European Union leaders sat down last week for what was supposed to be a summit meeting to discuss China, perhaps the biggest external economic and diplomatic challenge currently facing the EU.
Instead, they ended up talking about Brexit, again.
That UK lawmakers have spent the last 33 months since the country voted to leave the EU failing to agree on how to do so has thrown multiple spanners into the complicated workings of the bloc, whose leaders desperately need to hash out unified policies on a number of issues, but are instead constantly derailed by the one member state who, at least in theory, doesn’t want to be there.
Next month, Chinese Premier Li Keqiang will visit Brussels for a summit with European leaders, before heading for Croatia for a meeting with representatives of a organization of 16 central and eastern European countries, just the kind of grouping some fear could be used to split the wider EU.
Ahead of last week’s summit meeting, the European Commission said that China “is simultaneously a cooperation partner with whom the EU has closely aligned objectives, a negotiating partner, with whom the EU needs to find a balance of interests, an economic competitor in pursuit of technological leadership, and a systemic rival promoting alternative models of governance.”

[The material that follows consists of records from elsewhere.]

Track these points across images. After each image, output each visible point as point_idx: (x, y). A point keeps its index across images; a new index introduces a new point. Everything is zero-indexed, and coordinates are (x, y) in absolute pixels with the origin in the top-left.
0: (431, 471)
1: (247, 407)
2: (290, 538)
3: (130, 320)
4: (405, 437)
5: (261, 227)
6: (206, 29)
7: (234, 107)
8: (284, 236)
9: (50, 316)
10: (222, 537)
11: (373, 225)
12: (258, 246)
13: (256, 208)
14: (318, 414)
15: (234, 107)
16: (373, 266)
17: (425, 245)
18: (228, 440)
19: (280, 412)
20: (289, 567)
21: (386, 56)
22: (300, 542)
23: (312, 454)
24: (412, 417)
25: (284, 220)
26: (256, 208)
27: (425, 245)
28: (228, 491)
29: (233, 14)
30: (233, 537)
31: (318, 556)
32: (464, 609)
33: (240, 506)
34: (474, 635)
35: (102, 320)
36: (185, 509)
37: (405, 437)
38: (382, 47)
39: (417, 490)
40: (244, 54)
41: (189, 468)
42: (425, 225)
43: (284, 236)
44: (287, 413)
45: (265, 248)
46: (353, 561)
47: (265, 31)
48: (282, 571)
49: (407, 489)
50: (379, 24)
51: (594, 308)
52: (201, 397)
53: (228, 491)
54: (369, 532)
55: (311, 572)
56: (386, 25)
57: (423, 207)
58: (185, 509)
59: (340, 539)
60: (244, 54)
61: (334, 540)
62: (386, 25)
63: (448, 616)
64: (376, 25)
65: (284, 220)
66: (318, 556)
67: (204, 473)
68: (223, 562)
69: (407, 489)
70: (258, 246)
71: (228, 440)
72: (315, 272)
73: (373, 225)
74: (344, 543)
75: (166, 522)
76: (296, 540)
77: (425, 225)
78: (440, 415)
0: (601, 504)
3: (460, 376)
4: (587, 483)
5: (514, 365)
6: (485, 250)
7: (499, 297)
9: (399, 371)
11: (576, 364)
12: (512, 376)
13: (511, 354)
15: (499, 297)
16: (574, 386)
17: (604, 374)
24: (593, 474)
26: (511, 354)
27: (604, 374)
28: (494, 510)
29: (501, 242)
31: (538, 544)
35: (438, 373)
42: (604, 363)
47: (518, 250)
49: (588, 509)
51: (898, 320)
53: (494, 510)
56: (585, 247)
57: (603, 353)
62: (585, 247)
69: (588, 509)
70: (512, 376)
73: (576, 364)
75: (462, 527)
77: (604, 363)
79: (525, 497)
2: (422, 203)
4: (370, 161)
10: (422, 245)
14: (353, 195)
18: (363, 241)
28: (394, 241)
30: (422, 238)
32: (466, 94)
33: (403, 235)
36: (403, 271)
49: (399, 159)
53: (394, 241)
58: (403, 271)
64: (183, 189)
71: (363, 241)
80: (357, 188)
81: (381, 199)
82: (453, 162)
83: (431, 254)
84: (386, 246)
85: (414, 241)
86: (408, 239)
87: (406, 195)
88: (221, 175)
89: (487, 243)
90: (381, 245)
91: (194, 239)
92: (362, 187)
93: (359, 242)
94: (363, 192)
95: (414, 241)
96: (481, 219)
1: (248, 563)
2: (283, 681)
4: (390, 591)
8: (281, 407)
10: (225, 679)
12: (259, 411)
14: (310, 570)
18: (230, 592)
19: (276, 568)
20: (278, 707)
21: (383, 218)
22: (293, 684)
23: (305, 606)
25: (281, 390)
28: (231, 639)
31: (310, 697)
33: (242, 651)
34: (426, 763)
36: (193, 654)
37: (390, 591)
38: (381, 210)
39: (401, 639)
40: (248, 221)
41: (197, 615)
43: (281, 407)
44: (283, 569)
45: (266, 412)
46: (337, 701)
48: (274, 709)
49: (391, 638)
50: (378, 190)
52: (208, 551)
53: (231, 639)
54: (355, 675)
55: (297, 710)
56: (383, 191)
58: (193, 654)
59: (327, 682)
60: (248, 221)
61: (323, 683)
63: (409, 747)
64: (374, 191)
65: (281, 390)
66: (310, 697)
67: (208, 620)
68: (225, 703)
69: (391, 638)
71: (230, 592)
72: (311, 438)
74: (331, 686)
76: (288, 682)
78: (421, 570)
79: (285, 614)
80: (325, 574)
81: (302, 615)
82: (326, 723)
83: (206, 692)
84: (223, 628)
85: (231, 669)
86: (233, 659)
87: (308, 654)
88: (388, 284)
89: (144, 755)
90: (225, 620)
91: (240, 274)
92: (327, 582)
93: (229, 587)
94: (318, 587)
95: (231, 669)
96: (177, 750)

China is the EU’s largest trading partner, while Europe is China’s second largest after the US, with over $1 billion in trade between the two parties done every day on average. Crafting a unified policy on how to interact with Beijing is a key issue for Brussels, and one the EU can hardly afford to screw up.
But there is considerable disagreement within the bloc on how to go about finding this balance, with some members, notably Germany, increasingly hawkish with regard to Beijing, both as an economic and security challenge, while other countries remain eager to embrace Chinese investment.